Data add directly in HDFS.
Step 1 : Download "youtube.tar"
Step 2 : Upload "youtube.tar" in a platform Saagie
Example "Command to launch the job" :
Rscript install.R $KEY_API_YOUTUBE $IDCHANNEL_API_YOUTUBE $WEBHDFS_API_YOUTUBE
$KEY_API_YOUTUBE : Create your KEY API with https://developers.google.com/youtube/v3/getting-started
$WEBHDFS_API_YOUTUBE : http://IP_HDFS:PORT_HDFS/webhdfs/v1
$IDCHANNEL_API_YOUTUBE : Look URL
Example with the channel Saagie : UCvCLUuHrHVovgWL6DgRdiAQ
:
Step 3 : Run a job
The job create two files in Hadoop File Distributed (Explore datalake in a directory "user/hdfs/youtube/").

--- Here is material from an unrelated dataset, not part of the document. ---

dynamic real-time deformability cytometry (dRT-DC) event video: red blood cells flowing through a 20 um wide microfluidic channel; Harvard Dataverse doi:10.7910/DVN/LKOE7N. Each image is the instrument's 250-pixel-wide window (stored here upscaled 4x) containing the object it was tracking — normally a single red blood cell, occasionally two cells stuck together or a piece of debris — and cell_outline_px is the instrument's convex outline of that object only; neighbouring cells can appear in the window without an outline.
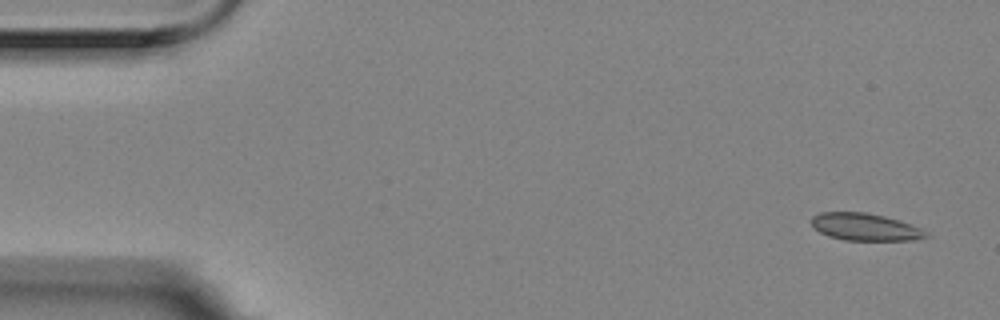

The first file recover data activities :
Kind, idActivity, publishedAt, channelId, title, description, channelTitle, type, upload_videoId, subscription_resourceId_kind, subscription_resourceId_channelId
- https://developers.google.com/youtube/v3/docs/activities
The second file recover data videos :
- kind, etag, id, publisedAt, channelId, title, description, tags, duration, privacyStatus, viewCount, likeCount, dislikeCount, favoriteCount, commentCount, timeRecoverData
- https://developers.google.com/youtube/v3/docs/videos/
Warning : The separator of files is "\001".